11 August 2010

The Season of Miracles

As this interminable summer of unpleasant confrontations and dreadful poll numbers draws toward its end, be of good cheer, Liberals.

Republicans want to debate extending the Bush Tax Cuts. This is like being a bullfighter in a wheelchair. There is no way this will turn out well.

If the Bush Tax Cuts had worked, it would be logical to expect the following:

1. Full employment.

2. A shrinking deficit.

3. Growth of middle class incomes.

This is, after all, the premise upon which the Tax Cuts were sold in 2001. At the time, the federal surplus was in the neighborhood of half a trillion dollars. The unemployment rate hovered within a few ticks of 5%. The spending power of the median US family was about 20% more than it is today.

Supporters of reinstating the Bush Tax Cuts will argue some points. 9/11 will come up, as will the subprime mortgage fiasco. The suggestion will be made, with some tenuous supporting evidence, that the middle and lower classes are paying less in taxes today than they did ten years ago.

9/11 was certainly an impact upon the American economy and psyche. There are now two wars as a result, at a cost of (roughly) a trillion dollars a year. Our presence in Iraq is questionable, at a cost of having lost bin Laden at Tora Bora.

For those who would suggest that Liberals do not support the armed services, one wishes to query. Starting a war, sending troops without adequate intelligence or correct equipment for the job, and then the whole thing turns out to have been done on crap evidence, well, how supportive is that?
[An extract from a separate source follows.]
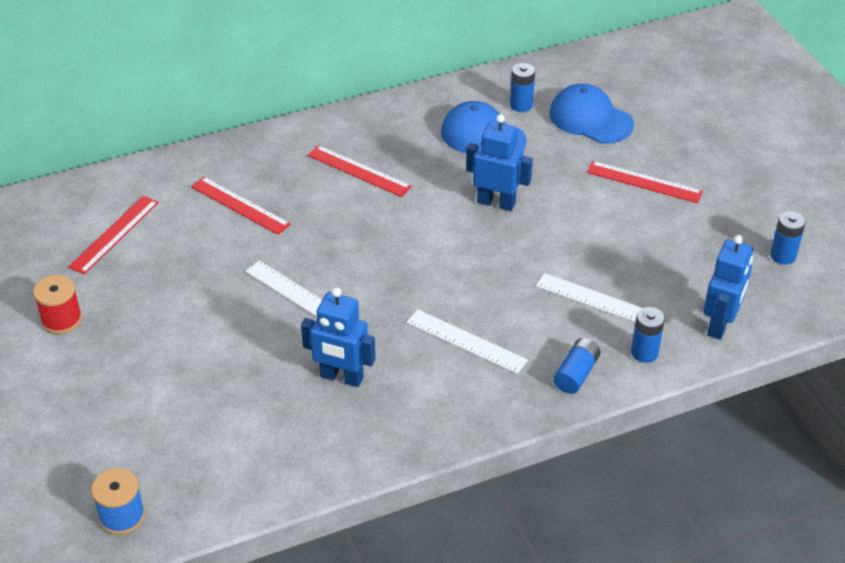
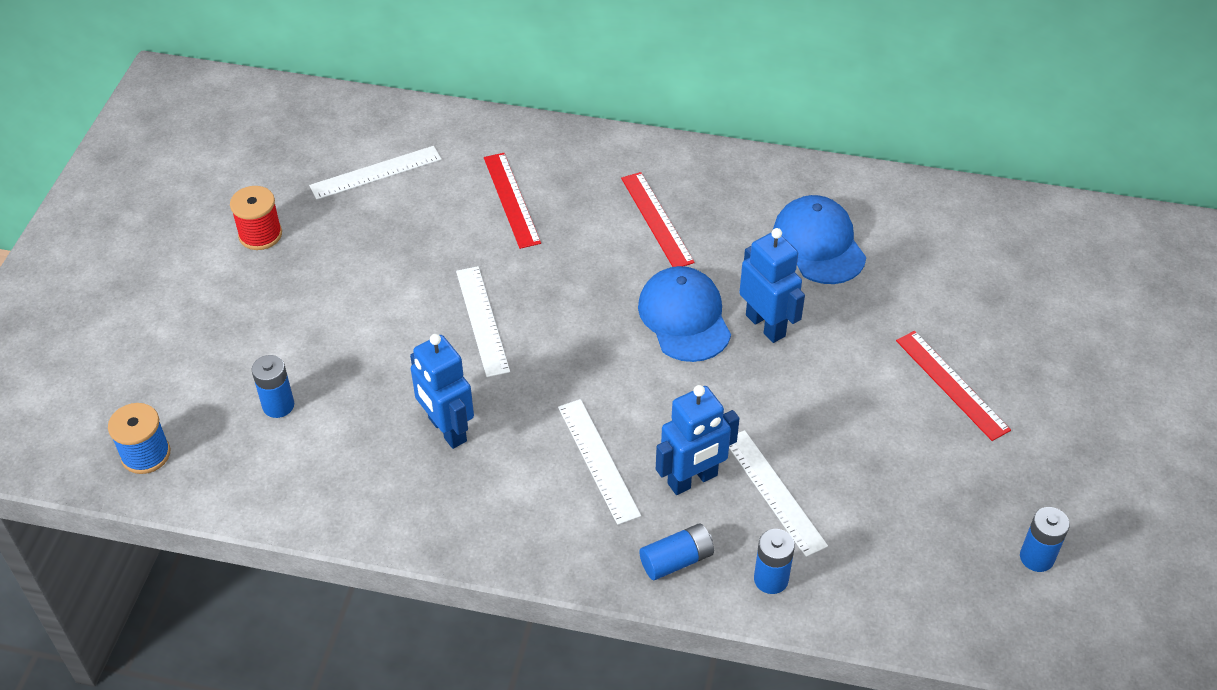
camera: 35 degrees right, 5 degrees up
(114, 234) = (376, 173): red ruler -> white ruler
(521, 105) = (893, 228): blue battery -> blue battery (278, 405)
(590, 119) = (958, 281): blue cap -> blue cap (684, 317)
(720, 325) = (885, 596): blue robot -> blue robot (693, 480)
Cutting benefits and placing stop-loss orders is not supportive either.

The subprime meltdown is another case of the path to hell being paved with good intentions. Yes, Clinton signed the repeal of Glass-Stegall. Being truthful, quite a few Liberals and Progressives were convinced that the economy would continue its exponential growth. Senator Russ Feingold (D-WI) is among the few who get a pass for not following a dumb, but popular, idea.
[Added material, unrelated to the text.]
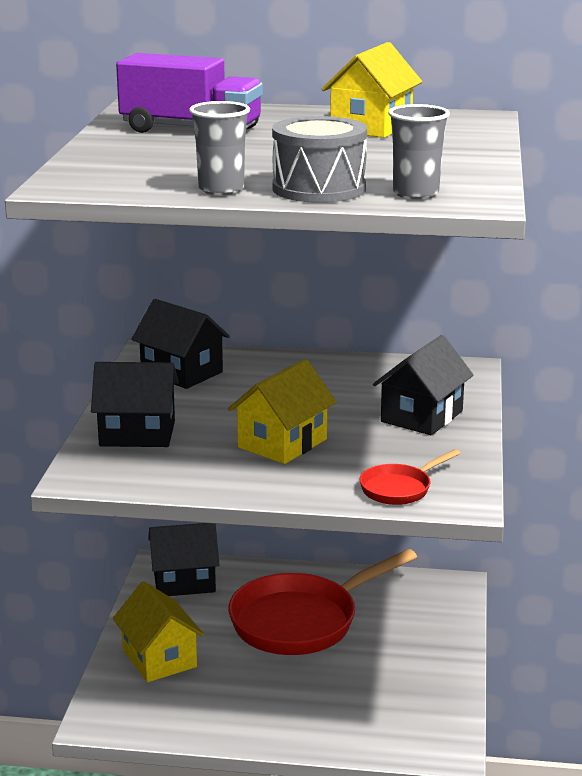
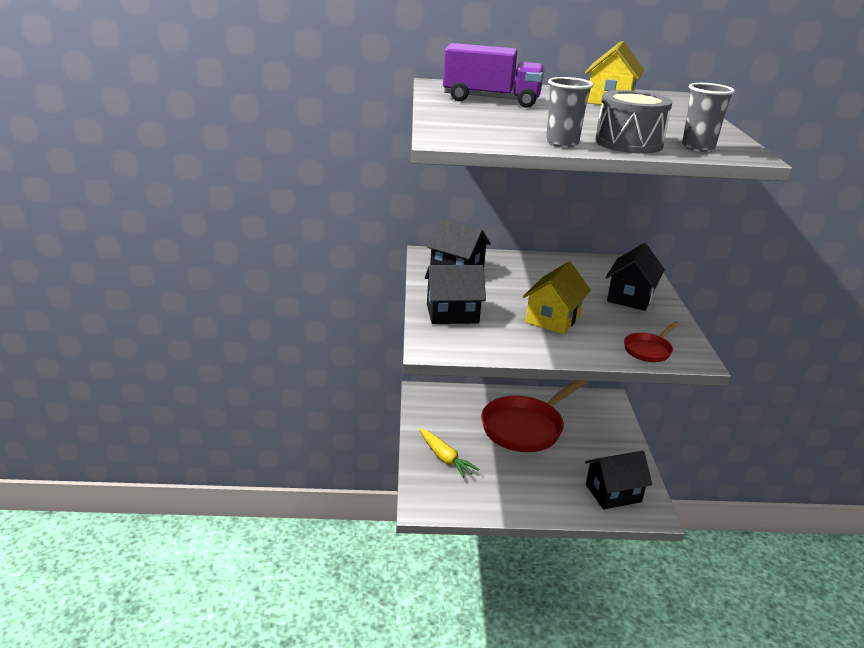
camera: 10 degrees left, 5 degrees up
(159, 658) = (445, 458): yellow house -> yellow carrot
(184, 581) = (440, 403): black house -> black house (613, 493)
For every Conservative who loves Madame Palin’s “How’s that hopey changey stuff workin’ out for ya,” there is a guy, whose residence has a license plate, looking for a deregulation Republican to park his home on. This individual is paying less in income taxes, because 15% of zero is zero.

The Laffer curve was great while we were on the upslope. The downslope is as frightening as anything found at Cedar Point in Sandusky, Ohio. We are facing something that would have a very peculiar interpretation of y=mX+b. A point came somewhere around five years ago when we passed the intersection where lowering the marginal tax rate would result in increased revenues.
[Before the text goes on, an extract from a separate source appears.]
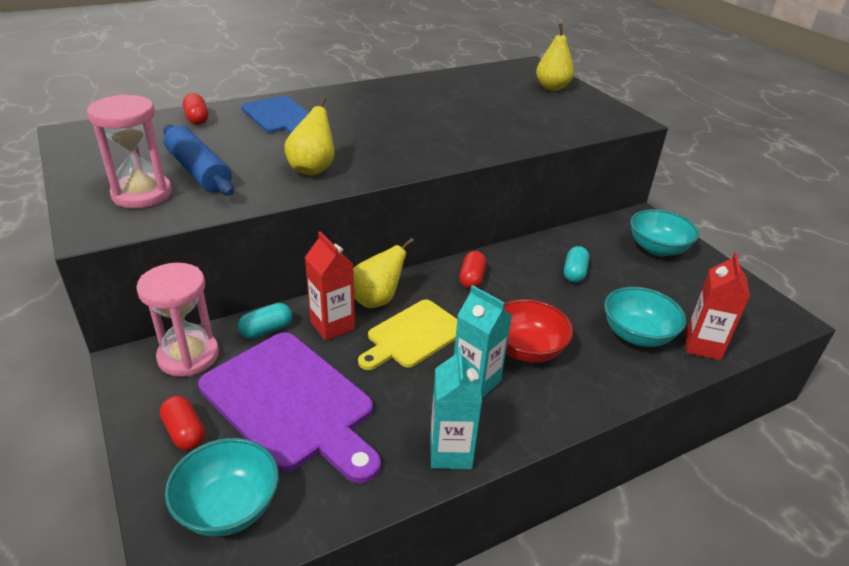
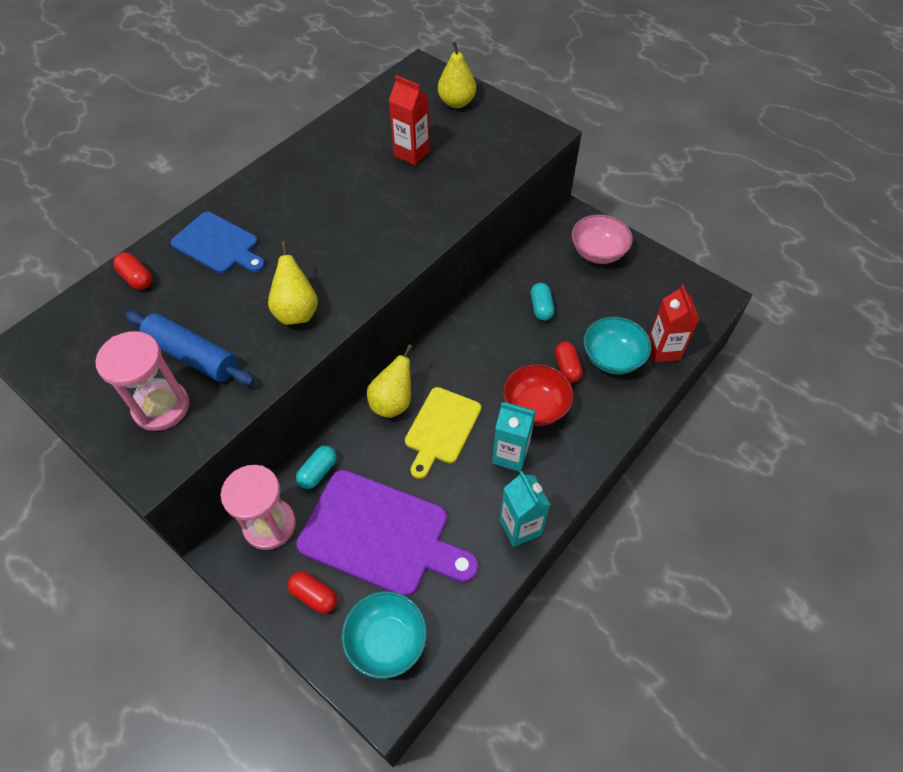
camera: 20 degrees left, 20 degrees up
(332, 326) = (370, 445): red carton -> red carton (411, 153)
(472, 278) = (460, 347): red capsule -> red capsule (567, 367)
(657, 249) = (598, 253): turquoise bowl -> pink bowl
What would work is getting back to what we already know works. The pre-Bush economy worked.

President Obama has been holding this move for months. There is no way he does not want the Bush Tax Cut debate to come to the floor of Congress. The population which would be most affected voted something like 90% in favor of Senator McCain two years ago. There is no political downside for Obama.

If the usual litany of Conservatives begins to pontificate on the virtues of this particular tax cut regimen, then the Democrats don’t have to run against individual opponents. They are now running against people who prospered when most people did not and George W. Bush. That works quite well.

The wealthy will cry victim, as with any group which has become dependent upon public largesse. There is something decidedly unsympathetic about any group prospering on somebody else’s dime. Welfare kings from Beverly Hills to Beacon Hill are even less sympathetic when one has faced the loss of a career, a home, or a marriage to economic instability.

Governments cost money to run. A progressive taxation policy is not punitive to producers. It means that those who have prospered under a free, democratic system are also responsible for maintaining the integrity of the system which has enabled their prosperity.

Producers know that debt is not a smart choice. The nation is overleveraged. We can ill afford to dump US$700 billion on people who sat on it the last time. An economically broken government cannot assure the security of the nation it serves.

And if he has to, Obama’s going to veto the Bush Tax Cuts anyway.

1 comment:

Dru Lowenthal said...

Hi Gil,
Great blog post. I like your point of view it is quite like mine. Hop you have a wonderful evening in Atlanta.